| Texte fourni |
------------------------------------------------

Le petit Antoine commence à peindre à 8 ans. A 14 ans, à l’âge où les adolescents entrent en crise, il obtient sa première commande ! En 1954, il quitte son Alsace natale et intègre les Beaux-arts de Paris… mais pour mieux y poursuivre l’école buissonnière. Son intuition l’incite à fréquenter les ateliers de Zadkine et de Lhote. Le sculpteur Zadkine aime les pieds des statues de Graff. Le peintre Lothe le considère comme un grand dessinateur… une fois qu’il a abandonné Delacroix ! Graff adoubé par deux maîtres – et non des moindres ! Une énième pitrerie, sans doute.

Sa vraie crise d’adolescence survient à 26 ans car il ne se considère plus que comme un « habile ». C’est une période de vacuité où l’Homo habilis entre en guerre du feu contre lui-même. Le plus grand des paradoxes, c’est qu’il vit alors de ses créations, porté par ses deux galeristes. Mais rien n’y fait.

------------------------------------------------

[Entrées de données enregistrées]

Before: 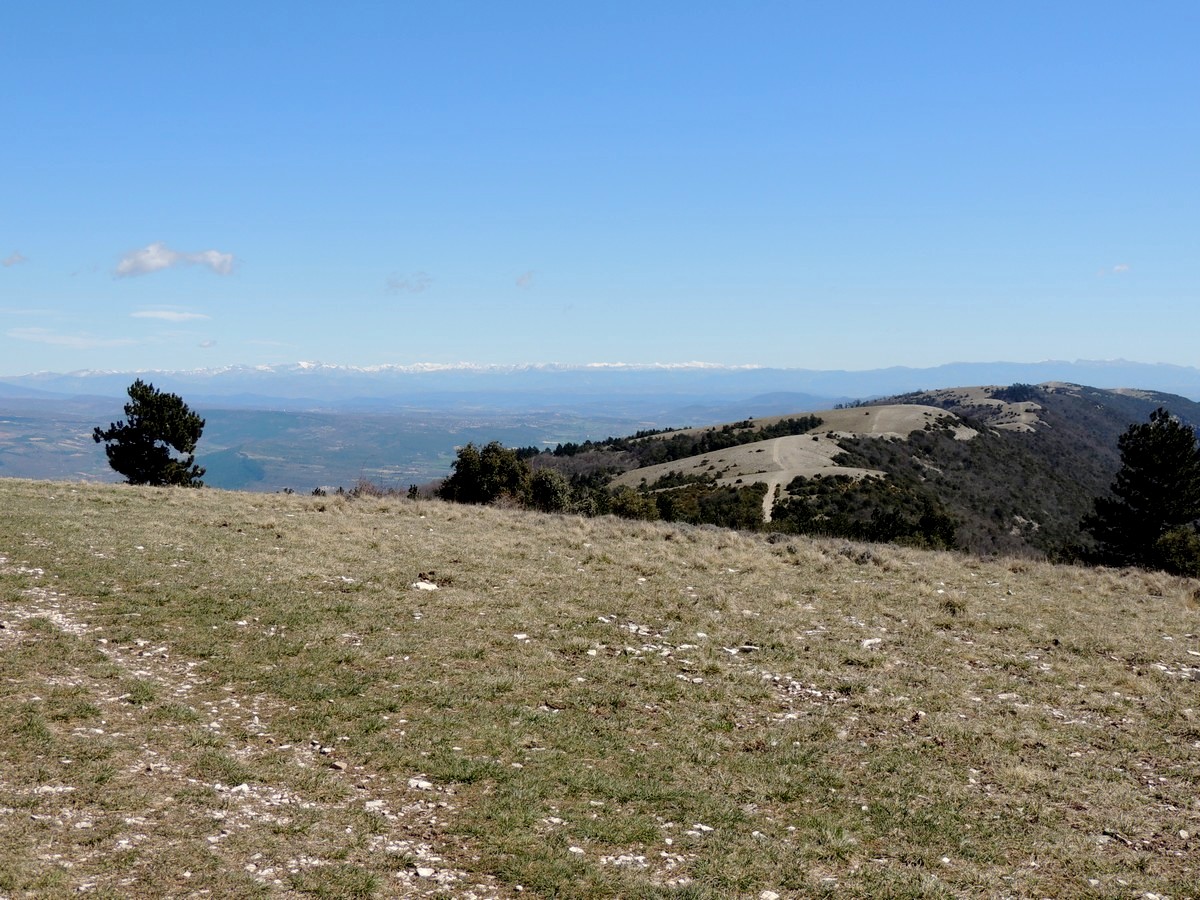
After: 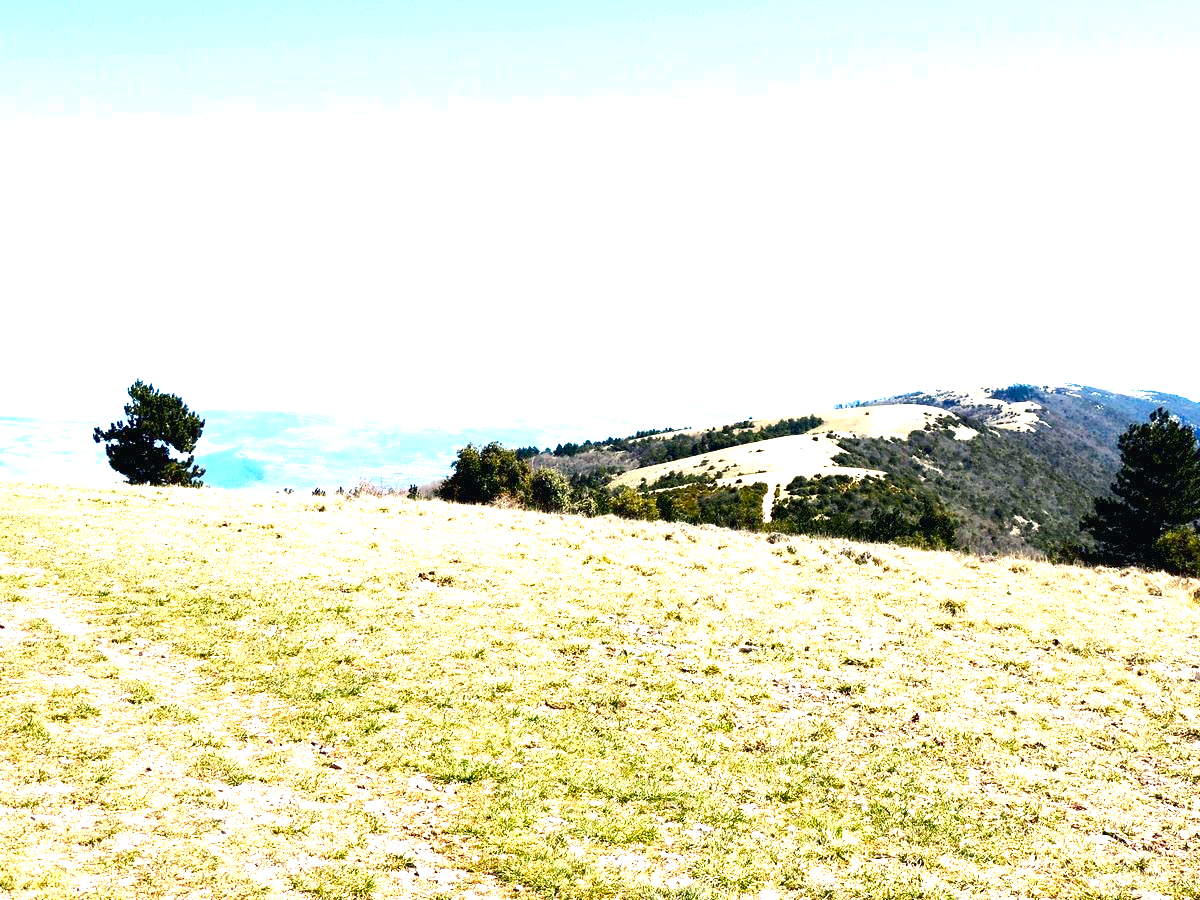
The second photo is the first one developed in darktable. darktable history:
exposure: black level correction 0, exposure 1.451 EV, compensate highlight preservation false
color balance rgb: shadows lift › luminance -7.911%, shadows lift › chroma 2.425%, shadows lift › hue 201.19°, highlights gain › luminance 6.395%, highlights gain › chroma 2.521%, highlights gain › hue 91.09°, perceptual saturation grading › global saturation 27.868%, perceptual saturation grading › highlights -25.16%, perceptual saturation grading › mid-tones 25.401%, perceptual saturation grading › shadows 49.382%, perceptual brilliance grading › highlights 47.323%, perceptual brilliance grading › mid-tones 22.224%, perceptual brilliance grading › shadows -6.663%, contrast -20.542%
contrast brightness saturation: saturation -0.063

------------------------------------------------

| Consigne |
D'après le texte fourni, à quel âge Antoine obtient-il sa première commande ?

| Résultat |
À 14 ans.